13/03/2012 15:40 GMT | Updated 13/03/2012 17:16 GMT

Richard O'Dwyer Cleared For Extradition To US Over TVShack Site

The mother of a student who will be extradited to the US to face copyright charges has accused the government of selling him "down the river" as Theresa May approved his extradition.

Richard O'Dwyer's mother Julia said the government was "paving the way" for UK citizens to be extradited to the US.

"Today, yet another British citizen is being sold down the river by the British government," she said.

"Richard's life - his studies, work opportunities, financial security - is being disrupted, for who knows how long, because the UK Government has not introduced the much needed changes to the extradition law."

The mother was told that home secretary Theresa May signed off on her son's extradition on Tuesday afternoon.

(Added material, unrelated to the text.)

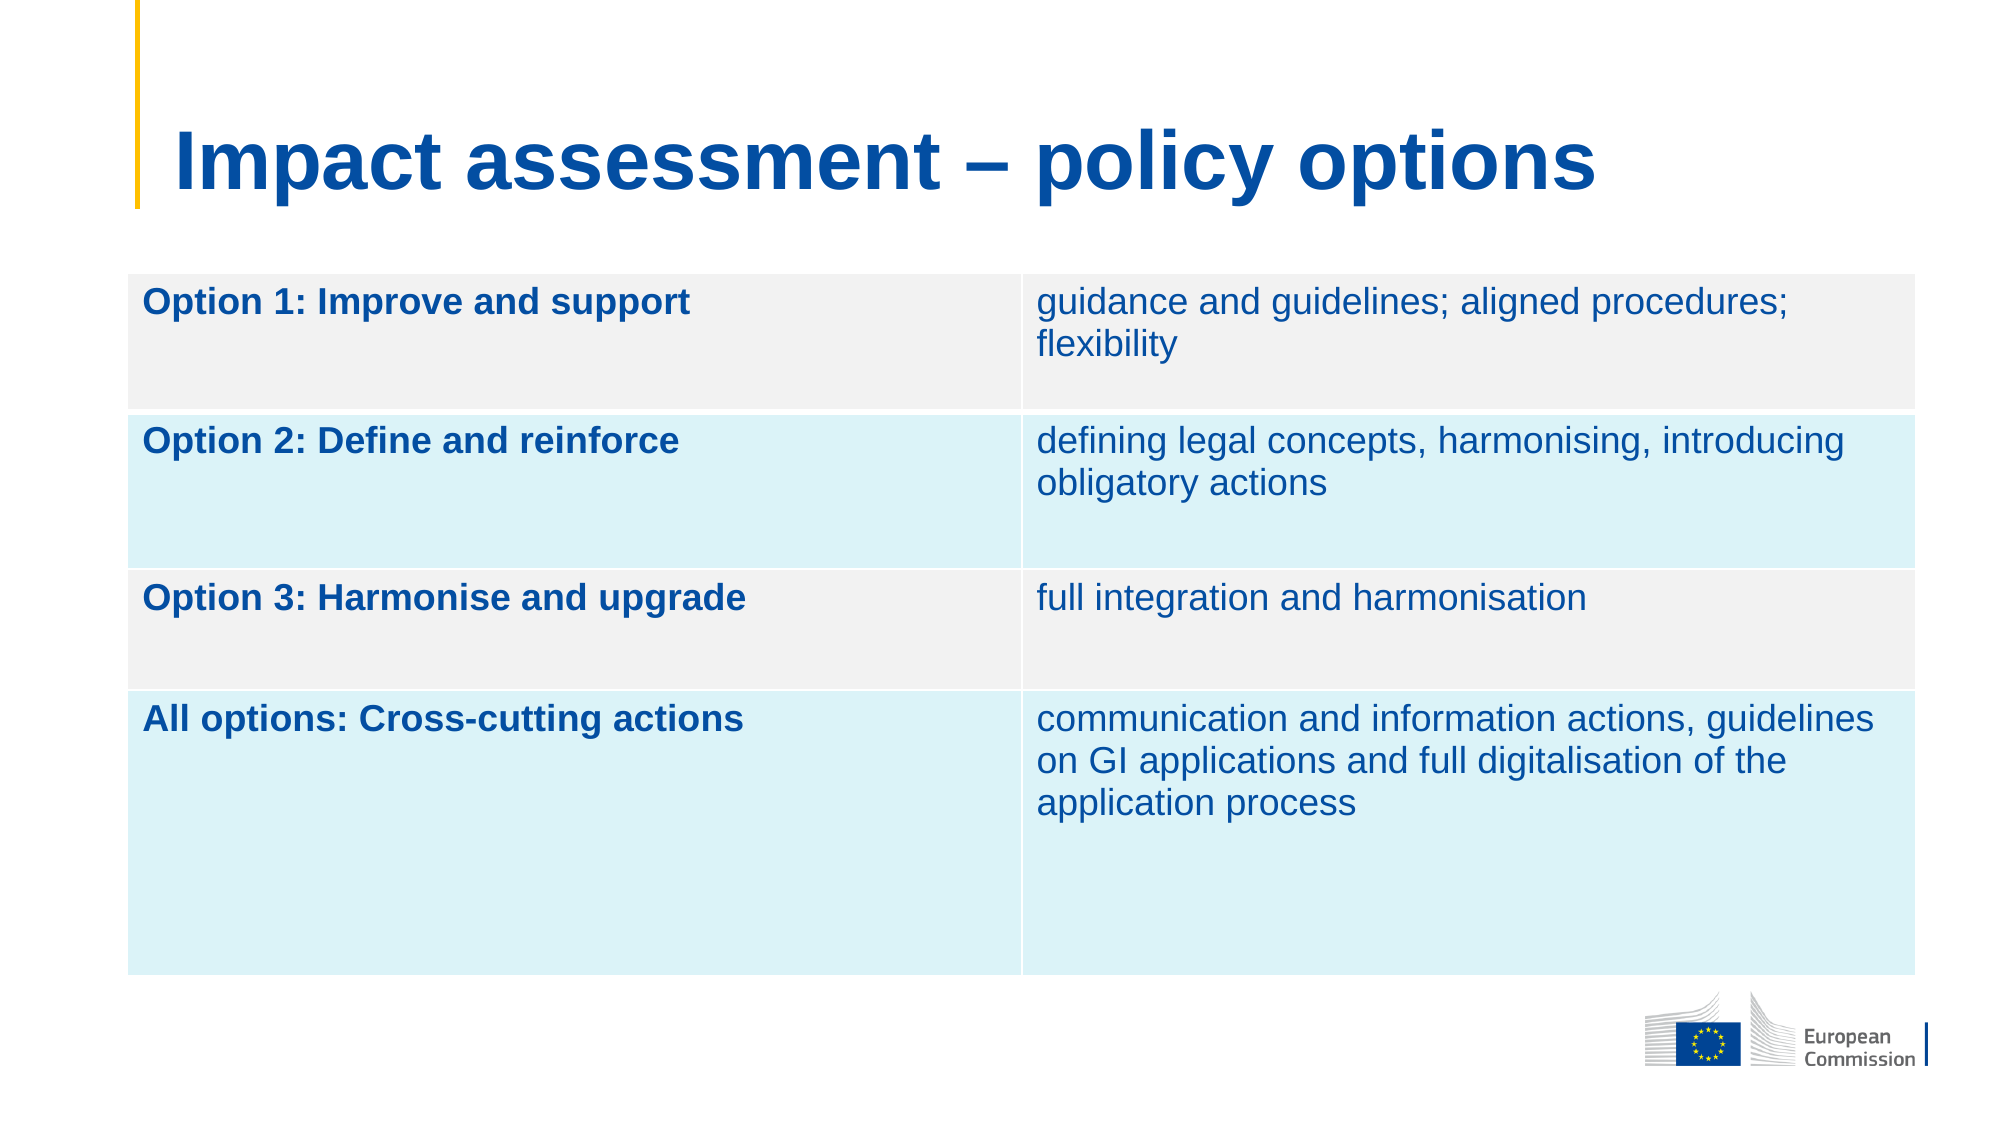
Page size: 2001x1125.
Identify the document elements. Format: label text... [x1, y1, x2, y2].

In January a judge ruled the allegations against O'Dwyer merited a trial in the US. The decision prompted a US resident to ask president Barack Obama why he was supporting the extradition during an online Q&A session with the president.

Michael Mozart of Connecticut asked Obama : "Why are you personally supporting the extradition of UK citizen Richard O'Dwyer for solely linking to copyright infringing works using an extradition treaty designed to combat terrorism and bring terrorists to judgement in the USA?"

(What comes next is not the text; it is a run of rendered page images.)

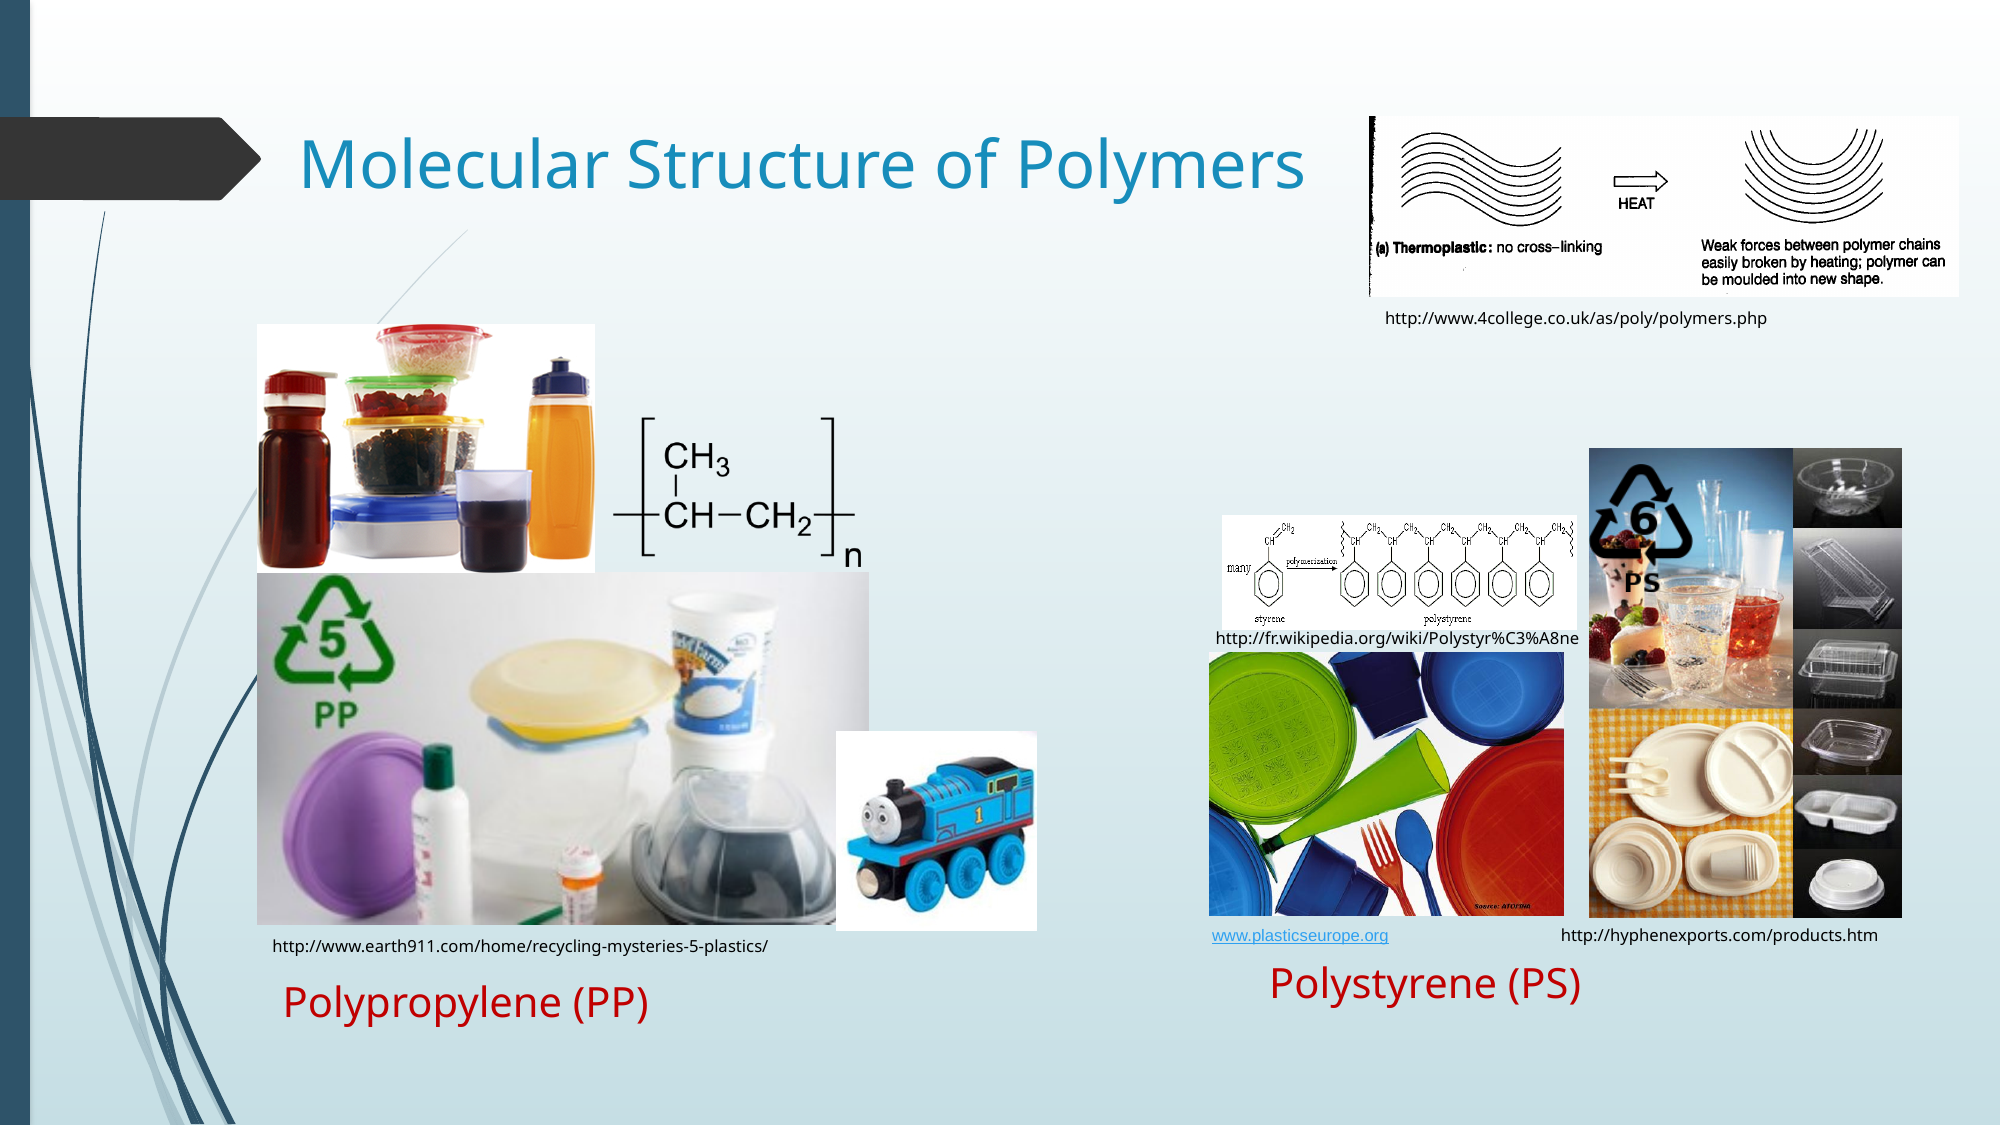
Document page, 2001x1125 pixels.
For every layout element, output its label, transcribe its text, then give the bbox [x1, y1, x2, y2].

picture [257, 324, 1037, 931]
picture [1209, 652, 1565, 917]
text_box http://fr.wikipedia.org/wiki/Polystyr%C3%A8ne [1200, 620, 1584, 656]
text_box www.plasticseurope.org [1197, 917, 1404, 953]
picture [1589, 448, 1903, 918]
picture [1221, 515, 1577, 631]
picture [1369, 116, 1960, 297]
text_box Polypropylene (PP) [267, 968, 664, 1033]
text_box Polystyrene (PS) [1254, 949, 1597, 1015]
title Molecular Structure of Polymers [283, 114, 1746, 325]
text_box http://www.earth911.com/home/recycling-mysteries-5-plastics/ [257, 932, 869, 964]
text_box http://www.4college.co.uk/as/poly/polymers.php [1370, 304, 1784, 335]
text_box http://hyphenexports.com/products.htm [1546, 917, 1895, 953]
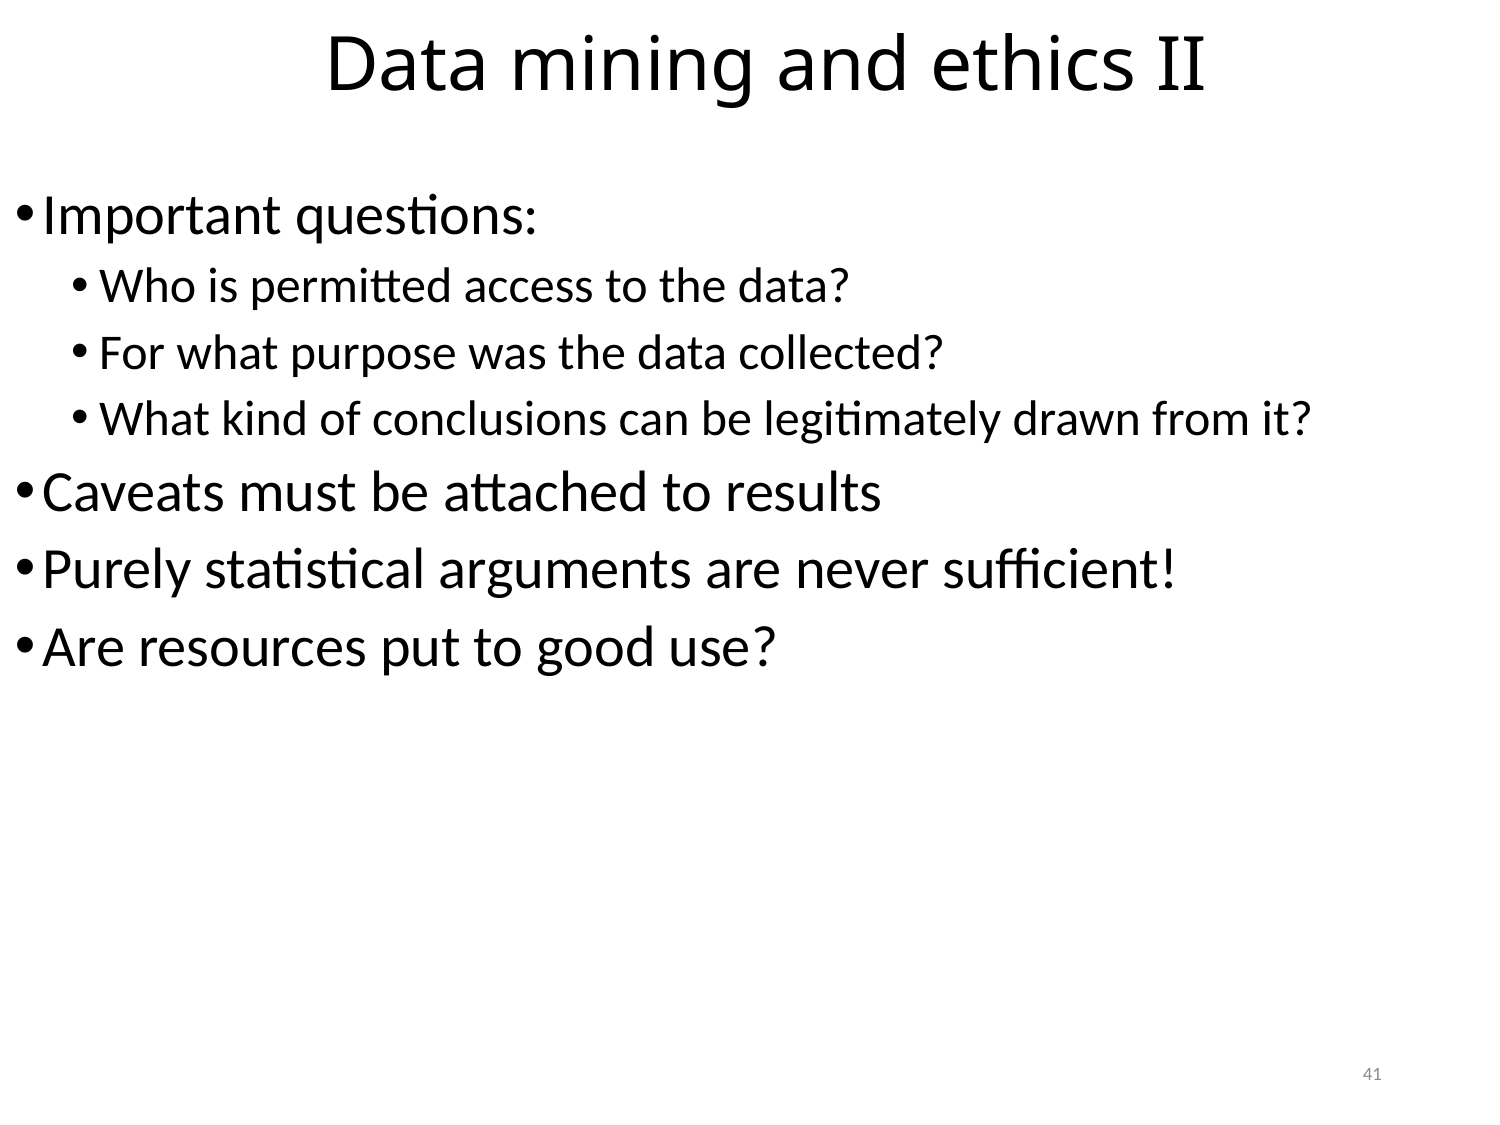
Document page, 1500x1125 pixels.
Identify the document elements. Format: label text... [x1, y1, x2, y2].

The 23 year-old, is wanted over the TVShack website he created which enabled users to watch films and television shows for free.

The Sheffield Hallam University undergraduate earned money through hosting advertisements on the TVShack website, allegedly receiving more than US$230,000 (around £147,000) in advertising revenue since January 2008, according to the US authorities.

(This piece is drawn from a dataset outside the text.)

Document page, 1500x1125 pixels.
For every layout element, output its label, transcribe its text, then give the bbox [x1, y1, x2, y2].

O'Dwyer could face up to a decade in a US jail if he is convicted of the allegations.

His extradition follows that of Christopher Tappin, a retired British businessman who claimed terrorists had more human rights than him in February as he was escorted to the US by air marshals.

The O'Dwyer case is also similar to that of Gary McKinnon, the Briton accused by the US authorities of hacking into Pentagon computers in 2002.

Attorney General Dominic Grieve said last month that Tappin's extradition had highlighted problems with the treaty between the UK and the United States which are not "readily curable."

O'Dwyer's mother said her son's extradition "should make for an interesting conversation between the Obamas and Camerons aboard Air Force One - but I'm not holding my breath."

The prime minister is currently in America visiting President Obama.

In December MPs demanded the government amended the UK-US extradition treaty amid fears it was unfair on British citizens, an accusation the American government has denied.